It would not be much of an exaggeration to say that throughout the ages since the Reformation Luther has tended to be viewed primarily as the harbinger of an entirely new form of Christianity, standing in radical discontinuity with all preceding Christian tradition. On the standard reading, Luther “was haunted by a question for which traditional catholic Christianity could provide no answers.” This standard narrative posits that Luther’s primary problem – for which the church dividing Reformation was the inevitable answer – “was a deep sense of the inauthenticity of our works before God; thus Luther could find no lasting peace in the edifice of catholic faith and practice, organized as it was around sacramental practice, dogmatic faith, and mystical aspiration”. Thus, on the standard reading, what precipitated the Reformation for Luther was a virtually complete revolution in the very concept of Christianity itself. It is purported that in Luther we find instantiated a new form of Christianity that came to characterize protestant modernity. Friedrich Schleiermacher, the great saint of liberal Protestantism described the matter thusly,
In so far as the Reformation was not simply a purification and reaction from abuses which had crept in, but was the origination of a distinctive form of Christian communion, the antithesis between Protestantism and Catholicism may be provisionally conceived thus: the former makes the individual’s relation to the Church dependent on his relationship to Christ, while the latter makes the individual’s relation to Christ depended on his relation to the Church.

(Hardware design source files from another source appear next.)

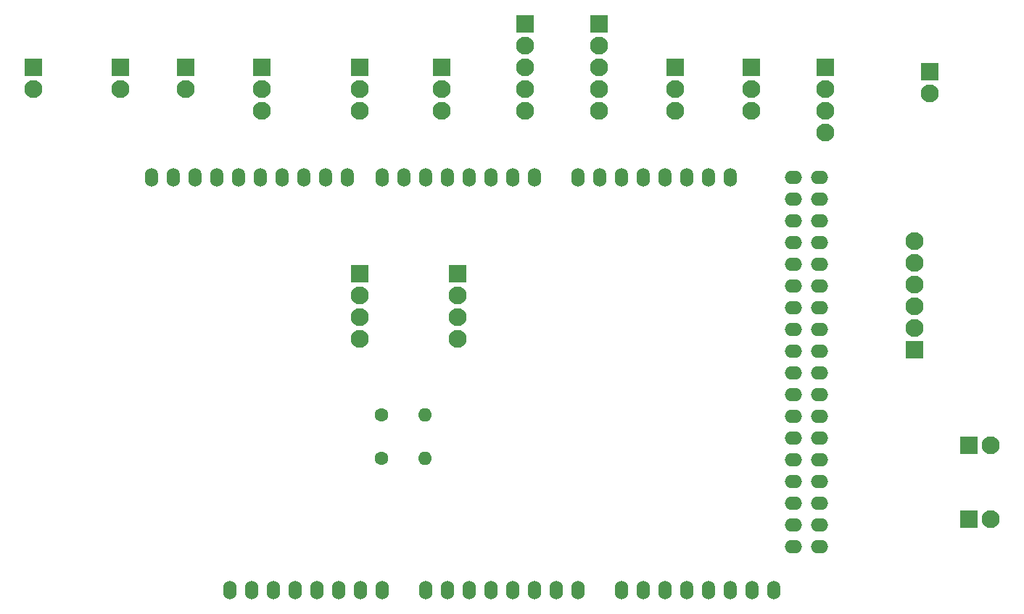
<source format=gtl>
G04 #@! TF.GenerationSoftware,KiCad,Pcbnew,(5.1.6)-1*
G04 #@! TF.CreationDate,2020-08-27T22:58:18+05:30*
G04 #@! TF.ProjectId,PCB board,50434220-626f-4617-9264-2e6b69636164,rev?*
G04 #@! TF.SameCoordinates,Original*
G04 #@! TF.FileFunction,Copper,L1,Top*
G04 #@! TF.FilePolarity,Positive*
%FSLAX46Y46*%
G04 Gerber Fmt 4.6, Leading zero omitted, Abs format (unit mm)*
G04 Created by KiCad (PCBNEW (5.1.6)-1) date 2020-08-27 22:58:18*
%MOMM*%
%LPD*%
G01*
G04 APERTURE LIST*
G04 #@! TA.AperFunction,ComponentPad*
%ADD10O,1.524000X2.197100*%
G04 #@! TD*
G04 #@! TA.AperFunction,ComponentPad*
%ADD11O,1.998980X1.539240*%
G04 #@! TD*
G04 #@! TA.AperFunction,ComponentPad*
%ADD12O,1.998980X1.536700*%
G04 #@! TD*
G04 #@! TA.AperFunction,ComponentPad*
%ADD13O,1.524000X2.199640*%
G04 #@! TD*
G04 #@! TA.AperFunction,ComponentPad*
%ADD14O,1.600000X1.600000*%
G04 #@! TD*
G04 #@! TA.AperFunction,ComponentPad*
%ADD15C,1.600000*%
G04 #@! TD*
G04 #@! TA.AperFunction,ComponentPad*
%ADD16R,2.100000X2.100000*%
G04 #@! TD*
G04 #@! TA.AperFunction,ComponentPad*
%ADD17C,2.100000*%
G04 #@! TD*
G04 APERTURE END LIST*
D10*
X115376001Y-71310501D03*
X117916001Y-71310501D03*
X120456001Y-71310501D03*
X122996001Y-71310501D03*
X125536001Y-71310501D03*
X128076001Y-71310501D03*
X130616001Y-71310501D03*
X133156001Y-71310501D03*
X135696001Y-71310501D03*
X138236001Y-71310501D03*
X142300001Y-71310501D03*
X144840001Y-71310501D03*
X147380001Y-71310501D03*
X149920001Y-71310501D03*
X152460001Y-71310501D03*
X155000001Y-71310501D03*
X157540001Y-71310501D03*
X160080001Y-71310501D03*
X165160001Y-71310501D03*
X167700001Y-71310501D03*
X170240001Y-71310501D03*
X172780001Y-71310501D03*
X175320001Y-71310501D03*
X177860001Y-71310501D03*
X180400001Y-71310501D03*
X182940001Y-71310501D03*
D11*
X190311081Y-86550501D03*
X190311081Y-89090501D03*
X190311081Y-91630501D03*
X190311081Y-94170501D03*
X190311081Y-96710501D03*
X190311081Y-99250501D03*
X190311081Y-101790501D03*
X190311081Y-104330501D03*
D12*
X193346381Y-111950501D03*
X193346381Y-114490501D03*
D11*
X190311081Y-71310501D03*
X190311081Y-73850501D03*
X190311081Y-76390501D03*
X190311081Y-78930501D03*
X190311081Y-81470501D03*
X190311081Y-84010501D03*
D12*
X193346381Y-91630501D03*
X193346381Y-94170501D03*
X193346381Y-96710501D03*
X193346381Y-99250501D03*
X193346381Y-101790501D03*
X193346381Y-104330501D03*
X193346381Y-106870501D03*
X193346381Y-109410501D03*
D10*
X185480001Y-119570501D03*
X182940001Y-119570501D03*
X180400001Y-119570501D03*
X177860001Y-119570501D03*
D13*
X175320001Y-119570501D03*
X172780001Y-119570501D03*
X170240001Y-119570501D03*
X165160001Y-119570501D03*
X129600001Y-119570501D03*
X127060001Y-119570501D03*
X124520001Y-119570501D03*
X139760001Y-119570501D03*
X137220001Y-119570501D03*
X134680001Y-119570501D03*
X132140001Y-119570501D03*
X162620001Y-119570501D03*
X160080001Y-119570501D03*
X157540001Y-119570501D03*
X155000001Y-119570501D03*
X152460001Y-119570501D03*
X149920001Y-119570501D03*
X147380001Y-119570501D03*
X142300001Y-119570501D03*
D12*
X193346381Y-71310501D03*
X193346381Y-73850501D03*
X193346381Y-76390501D03*
X193346381Y-78930501D03*
X193346381Y-81470501D03*
X193346381Y-84010501D03*
X193346381Y-86550501D03*
X193346381Y-89090501D03*
D11*
X190311081Y-106870501D03*
X190311081Y-109410501D03*
X190311081Y-111950501D03*
X190311081Y-114490501D03*
D10*
X188020001Y-119570501D03*
D14*
X147320000Y-104140000D03*
D15*
X142240000Y-104140000D03*
D14*
X147320000Y-99060000D03*
D15*
X142240000Y-99060000D03*
D16*
X176530000Y-58420000D03*
D17*
X176530000Y-60960000D03*
X176530000Y-63500000D03*
X149225000Y-63500000D03*
X149225000Y-60960000D03*
D16*
X149225000Y-58420000D03*
D17*
X139700000Y-63500000D03*
X139700000Y-60960000D03*
D16*
X139700000Y-58420000D03*
X101600000Y-58420000D03*
D17*
X101600000Y-60960000D03*
X128270000Y-63500000D03*
X128270000Y-60960000D03*
D16*
X128270000Y-58420000D03*
X111760000Y-58420000D03*
D17*
X111760000Y-60960000D03*
D16*
X119380000Y-58420000D03*
D17*
X119380000Y-60960000D03*
X151130000Y-90170000D03*
X151130000Y-87630000D03*
X151130000Y-85090000D03*
D16*
X151130000Y-82550000D03*
X139700000Y-82550000D03*
D17*
X139700000Y-85090000D03*
X139700000Y-87630000D03*
X139700000Y-90170000D03*
D16*
X204470000Y-91440000D03*
D17*
X204470000Y-88900000D03*
X204470000Y-86360000D03*
X204470000Y-83820000D03*
X204470000Y-81280000D03*
X204470000Y-78740000D03*
D16*
X185420000Y-58420000D03*
D17*
X185420000Y-60960000D03*
X185420000Y-63500000D03*
D16*
X210820000Y-102616000D03*
D17*
X213360000Y-102616000D03*
X213360000Y-111252000D03*
D16*
X210820000Y-111252000D03*
X194056000Y-58420000D03*
D17*
X194056000Y-60960000D03*
X194056000Y-63500000D03*
X194056000Y-66040000D03*
D16*
X206248000Y-58928000D03*
D17*
X206248000Y-61468000D03*
D16*
X159004000Y-53340000D03*
D17*
X159004000Y-55880000D03*
X159004000Y-58420000D03*
X159004000Y-60960000D03*
X159004000Y-63500000D03*
D16*
X167640000Y-53340000D03*
D17*
X167640000Y-55880000D03*
X167640000Y-58420000D03*
X167640000Y-60960000D03*
X167640000Y-63500000D03*
M02*

</source>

Such notions, which Schleiermacher refrains from pushing back into the intentions and actions of the Reformers themselves have come to be a rather common sensibility among both Protestants and Catholics in regard to what was really going on with Luther and the Reformation. This has unfortunately come to be a rather common ecumenical sentiment as well, leading to an unfortunate conundrum for discussing the ecumenical implications of Luther’s theology. Joseph Ratzinger (now Pope Benedict XVI) reflects the standard narrative of Luther and Protestantism in his argument that,
…according to Luther, the church can neither assume the certain guarantee for personal salvation nor decide definitely and compellingly on matters (that is, the content) of faith. On the other hand, to the Catholic, the church is central to the act of faith itself: only by communal belief do I partake of the certainty on which I can base my life. This corresponds to the Catholic view that church and Scripture are inseparable while, in Luther, Scripture becomes an independent measure of church and tradition. This in turn raises the question of the canonicity and the unity of Scripture.
As David Yeago notes, such a reading of Luther over against his contemporary Catholic milieu renders the conflict between the Reformer and the Roman Catholic hierarchy as in effect a conflict between two “different religions.” Ecumenically, this way of telling Luther’s story is in fact “quite conservative in its effects, even though it presents Luther as a radical, because it functions as a legitimation of things as they are; it makes the present division of the church seem normal and inevitable to us.” Ironically enough both liberal Protestants and conservative Catholics find themselves attracted to the standard narration of Luther as some sort of proto-modern individualist, precisely because such a characterization allows us to avoid asking more difficult questions about what exactly Luther was really up to and whether or not those of us who stand in the tradition of the Reformation are in fact being faithful to the theological and ecclesial vision of the first Reformer.